Although pictures appear in the data, the answer should contain only the lines from its start through the line with "3.1 Сектор бюджетного", written out exactly.

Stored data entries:
+ + +
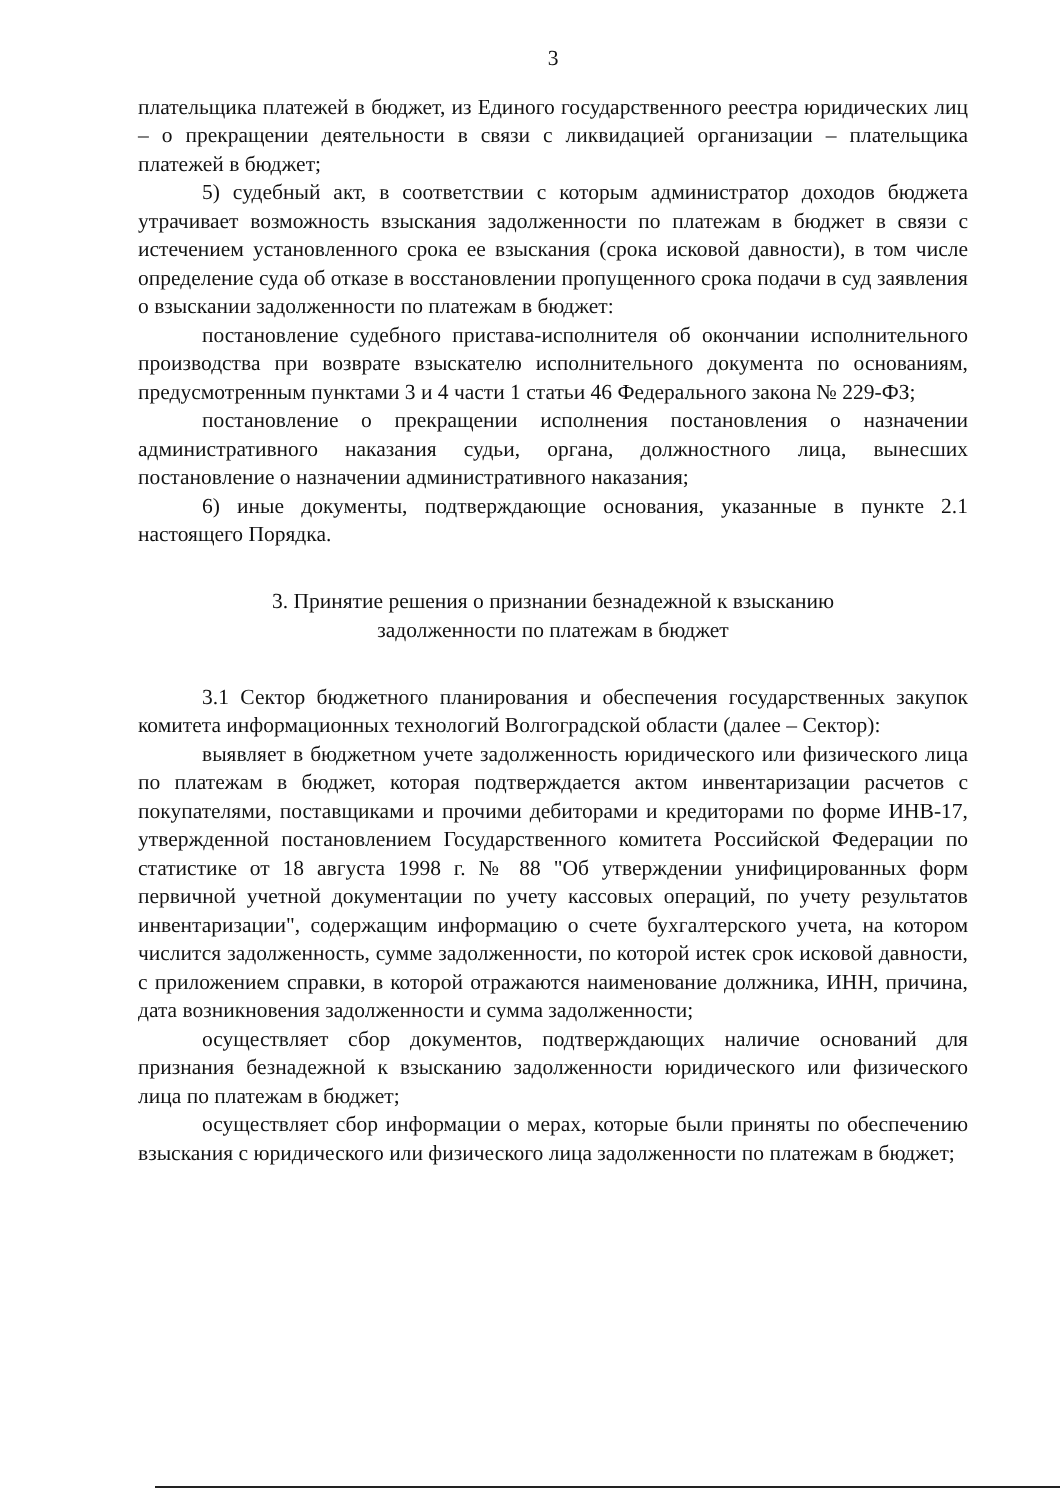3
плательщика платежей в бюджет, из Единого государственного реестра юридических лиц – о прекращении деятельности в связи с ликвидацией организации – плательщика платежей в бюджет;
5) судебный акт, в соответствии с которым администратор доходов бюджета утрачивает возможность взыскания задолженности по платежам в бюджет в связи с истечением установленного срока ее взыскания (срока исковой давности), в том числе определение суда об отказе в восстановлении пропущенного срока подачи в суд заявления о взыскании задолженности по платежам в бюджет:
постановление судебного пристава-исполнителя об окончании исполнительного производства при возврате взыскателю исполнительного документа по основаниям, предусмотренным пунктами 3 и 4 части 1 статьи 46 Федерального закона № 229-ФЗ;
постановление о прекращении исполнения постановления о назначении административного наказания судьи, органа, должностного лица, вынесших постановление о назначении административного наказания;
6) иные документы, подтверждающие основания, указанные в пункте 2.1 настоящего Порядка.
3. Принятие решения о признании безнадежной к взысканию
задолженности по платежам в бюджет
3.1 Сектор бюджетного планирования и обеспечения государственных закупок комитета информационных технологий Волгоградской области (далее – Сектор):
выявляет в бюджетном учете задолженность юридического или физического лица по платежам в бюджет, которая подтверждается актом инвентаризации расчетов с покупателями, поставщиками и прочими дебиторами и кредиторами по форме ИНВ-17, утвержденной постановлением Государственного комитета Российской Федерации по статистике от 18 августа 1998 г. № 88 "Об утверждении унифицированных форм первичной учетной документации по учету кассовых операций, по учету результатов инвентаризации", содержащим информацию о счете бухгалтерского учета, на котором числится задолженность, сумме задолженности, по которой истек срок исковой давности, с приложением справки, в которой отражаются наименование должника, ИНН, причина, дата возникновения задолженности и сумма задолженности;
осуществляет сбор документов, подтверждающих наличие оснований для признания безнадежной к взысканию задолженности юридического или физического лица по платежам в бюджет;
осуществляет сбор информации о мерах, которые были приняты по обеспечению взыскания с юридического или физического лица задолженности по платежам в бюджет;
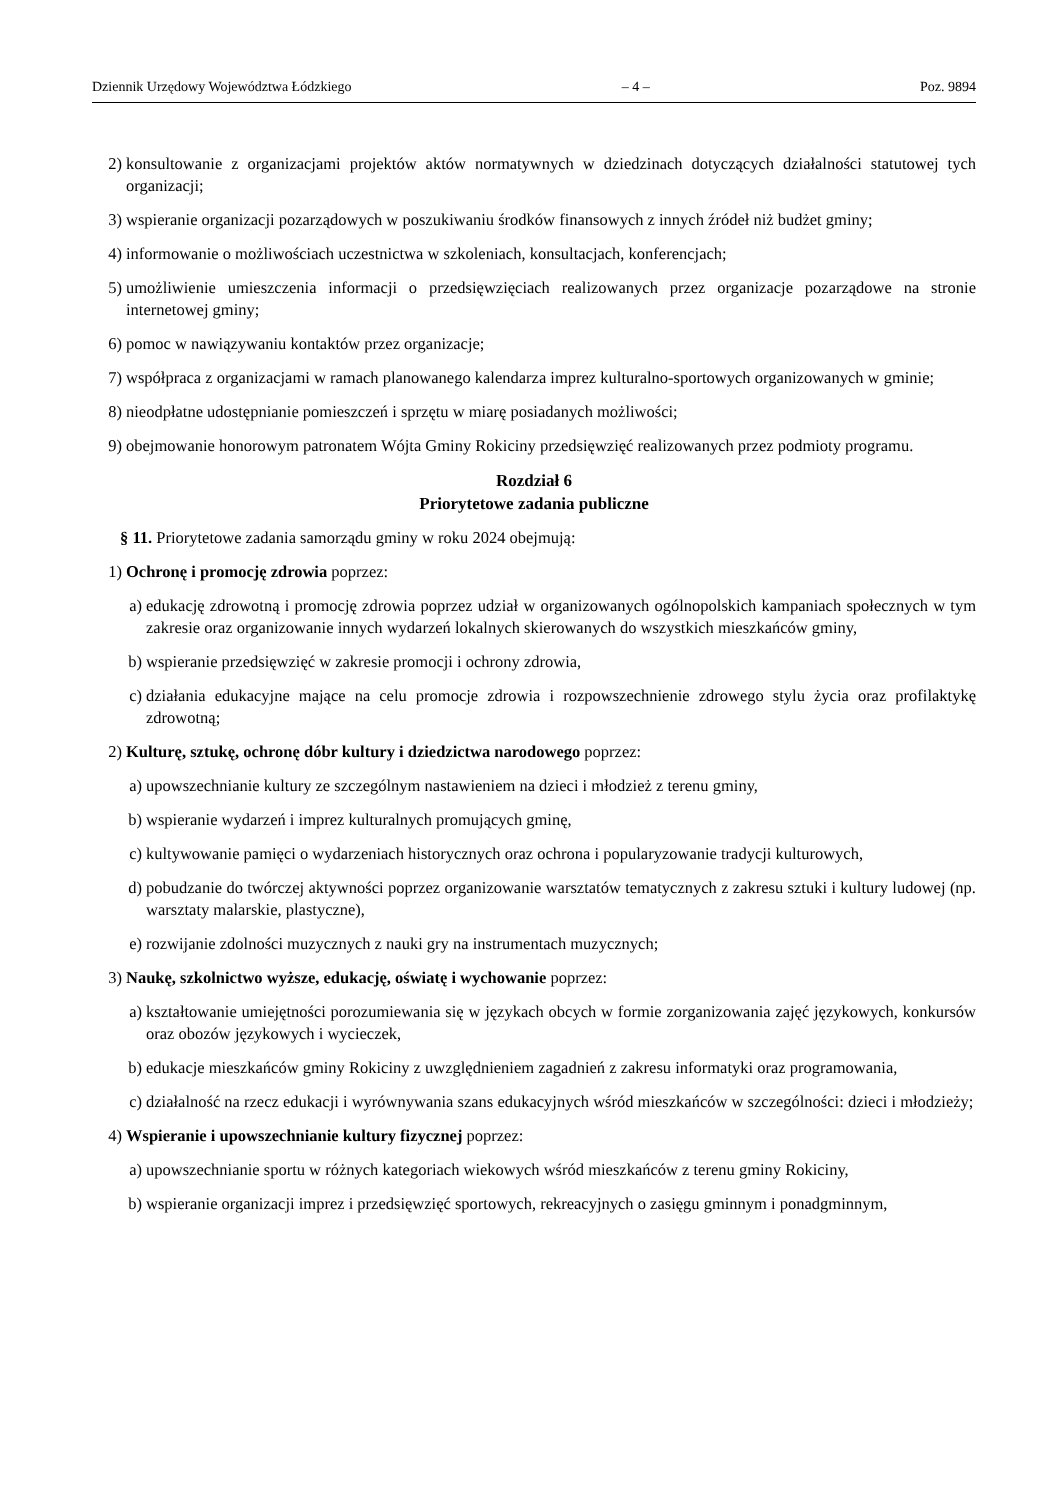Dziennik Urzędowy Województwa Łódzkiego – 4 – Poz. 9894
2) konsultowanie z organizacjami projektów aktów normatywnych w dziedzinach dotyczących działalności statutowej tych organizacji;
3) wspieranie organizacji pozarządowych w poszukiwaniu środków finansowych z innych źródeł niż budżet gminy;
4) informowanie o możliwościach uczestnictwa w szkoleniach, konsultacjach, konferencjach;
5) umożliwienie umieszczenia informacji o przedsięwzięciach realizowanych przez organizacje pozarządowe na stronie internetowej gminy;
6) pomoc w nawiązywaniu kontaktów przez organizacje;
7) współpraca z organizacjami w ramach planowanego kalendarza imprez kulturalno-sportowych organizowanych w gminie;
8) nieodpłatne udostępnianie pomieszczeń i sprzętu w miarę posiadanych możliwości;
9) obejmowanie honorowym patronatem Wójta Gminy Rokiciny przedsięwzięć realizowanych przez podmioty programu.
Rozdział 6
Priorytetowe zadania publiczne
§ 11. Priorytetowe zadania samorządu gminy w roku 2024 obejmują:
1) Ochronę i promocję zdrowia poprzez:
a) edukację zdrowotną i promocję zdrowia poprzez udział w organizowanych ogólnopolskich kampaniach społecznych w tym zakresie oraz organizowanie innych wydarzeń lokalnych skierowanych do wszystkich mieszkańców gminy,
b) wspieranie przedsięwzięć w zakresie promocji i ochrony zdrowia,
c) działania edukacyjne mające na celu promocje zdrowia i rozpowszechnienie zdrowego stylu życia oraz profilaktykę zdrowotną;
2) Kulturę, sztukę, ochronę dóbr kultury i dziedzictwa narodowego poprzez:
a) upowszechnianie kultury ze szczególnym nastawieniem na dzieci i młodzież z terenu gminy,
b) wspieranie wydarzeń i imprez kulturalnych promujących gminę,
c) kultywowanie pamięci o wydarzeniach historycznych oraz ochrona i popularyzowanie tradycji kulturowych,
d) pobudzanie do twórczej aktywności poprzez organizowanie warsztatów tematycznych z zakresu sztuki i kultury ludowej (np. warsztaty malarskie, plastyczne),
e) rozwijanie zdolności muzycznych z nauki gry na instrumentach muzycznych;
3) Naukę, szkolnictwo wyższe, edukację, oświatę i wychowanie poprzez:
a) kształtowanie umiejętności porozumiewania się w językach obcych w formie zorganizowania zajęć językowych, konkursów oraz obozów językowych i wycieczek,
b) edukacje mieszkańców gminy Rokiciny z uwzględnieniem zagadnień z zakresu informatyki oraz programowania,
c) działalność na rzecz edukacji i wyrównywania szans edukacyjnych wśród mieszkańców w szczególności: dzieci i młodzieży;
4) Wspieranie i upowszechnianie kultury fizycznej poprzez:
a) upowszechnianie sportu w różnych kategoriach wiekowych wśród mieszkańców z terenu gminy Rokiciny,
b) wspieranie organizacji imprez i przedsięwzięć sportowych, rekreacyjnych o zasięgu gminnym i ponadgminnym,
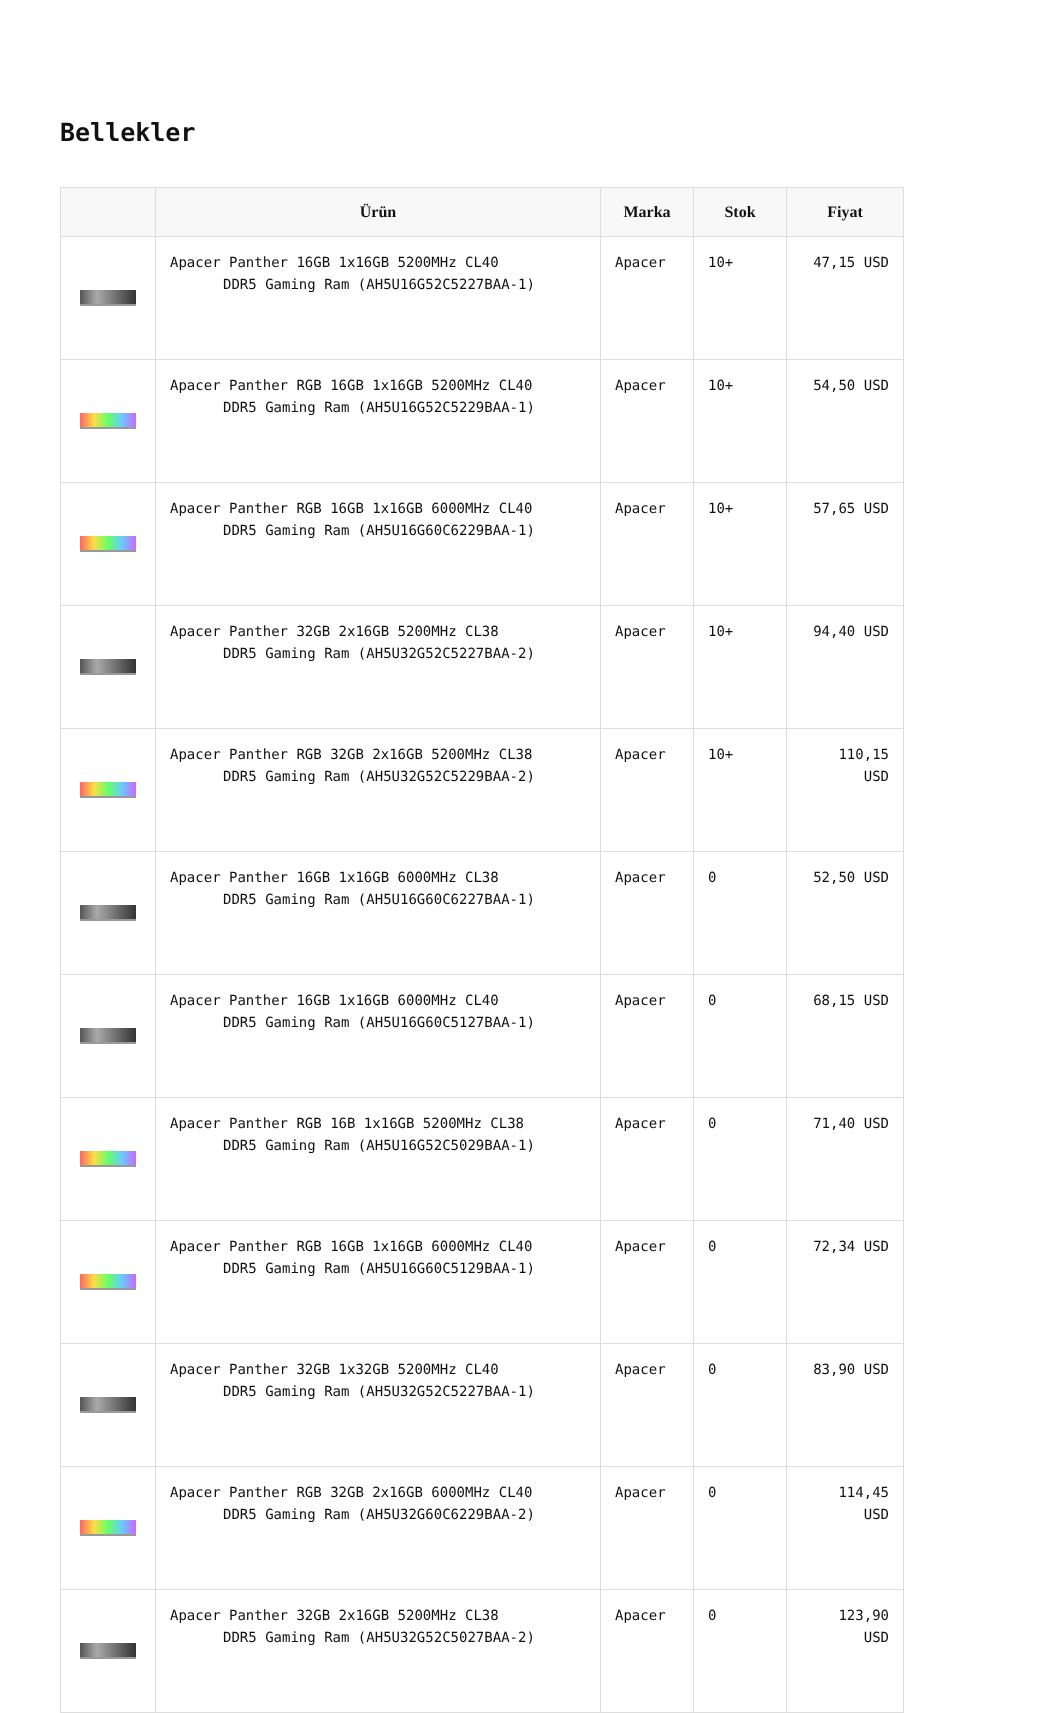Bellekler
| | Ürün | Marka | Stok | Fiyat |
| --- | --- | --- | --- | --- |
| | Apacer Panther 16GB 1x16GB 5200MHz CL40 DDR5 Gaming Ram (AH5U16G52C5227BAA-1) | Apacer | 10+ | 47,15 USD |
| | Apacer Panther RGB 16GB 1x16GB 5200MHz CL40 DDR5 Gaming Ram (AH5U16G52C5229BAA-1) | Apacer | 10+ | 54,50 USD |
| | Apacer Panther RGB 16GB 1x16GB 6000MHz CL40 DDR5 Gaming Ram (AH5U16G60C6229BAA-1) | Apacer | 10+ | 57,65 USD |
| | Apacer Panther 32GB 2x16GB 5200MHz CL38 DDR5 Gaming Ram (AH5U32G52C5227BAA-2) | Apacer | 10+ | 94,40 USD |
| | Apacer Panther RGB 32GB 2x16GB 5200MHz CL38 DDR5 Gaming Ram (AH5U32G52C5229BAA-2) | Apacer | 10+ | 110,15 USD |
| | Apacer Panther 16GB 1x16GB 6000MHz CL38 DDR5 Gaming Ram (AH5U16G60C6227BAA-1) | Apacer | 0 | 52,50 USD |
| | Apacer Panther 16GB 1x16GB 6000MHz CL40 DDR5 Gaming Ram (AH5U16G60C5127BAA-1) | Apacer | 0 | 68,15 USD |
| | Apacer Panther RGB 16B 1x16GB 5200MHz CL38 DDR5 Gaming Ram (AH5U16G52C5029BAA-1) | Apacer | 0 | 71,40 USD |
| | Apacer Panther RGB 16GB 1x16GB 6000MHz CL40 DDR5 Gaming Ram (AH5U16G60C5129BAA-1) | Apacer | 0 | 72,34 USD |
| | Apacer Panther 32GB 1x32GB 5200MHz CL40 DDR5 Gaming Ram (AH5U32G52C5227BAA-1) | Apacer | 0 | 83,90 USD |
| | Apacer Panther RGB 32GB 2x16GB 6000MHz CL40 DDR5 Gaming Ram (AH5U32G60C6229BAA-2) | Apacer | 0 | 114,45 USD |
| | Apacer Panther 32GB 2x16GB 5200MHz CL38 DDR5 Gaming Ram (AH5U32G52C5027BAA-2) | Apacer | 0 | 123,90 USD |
+ + +
[Answer box]
3
плательщика платежей в бюджет, из Единого государственного реестра юридических лиц – о прекращении деятельности в связи с ликвидацией организации – плательщика платежей в бюджет;
5) судебный акт, в соответствии с которым администратор доходов бюджета утрачивает возможность взыскания задолженности по платежам в бюджет в связи с истечением установленного срока ее взыскания (срока исковой давности), в том числе определение суда об отказе в восстановлении пропущенного срока подачи в суд заявления о взыскании задолженности по платежам в бюджет:
постановление судебного пристава-исполнителя об окончании исполнительного производства при возврате взыскателю исполнительного документа по основаниям, предусмотренным пунктами 3 и 4 части 1 статьи 46 Федерального закона № 229-ФЗ;
постановление о прекращении исполнения постановления о назначении административного наказания судьи, органа, должностного лица, вынесших постановление о назначении административного наказания;
6) иные документы, подтверждающие основания, указанные в пункте 2.1 настоящего Порядка.
3. Принятие решения о признании безнадежной к взысканию
задолженности по платежам в бюджет
3.1 Сектор бюджетного планирования и обеспечения государственных закупок комитета информационных технологий Волгоградской области (далее – Сектор):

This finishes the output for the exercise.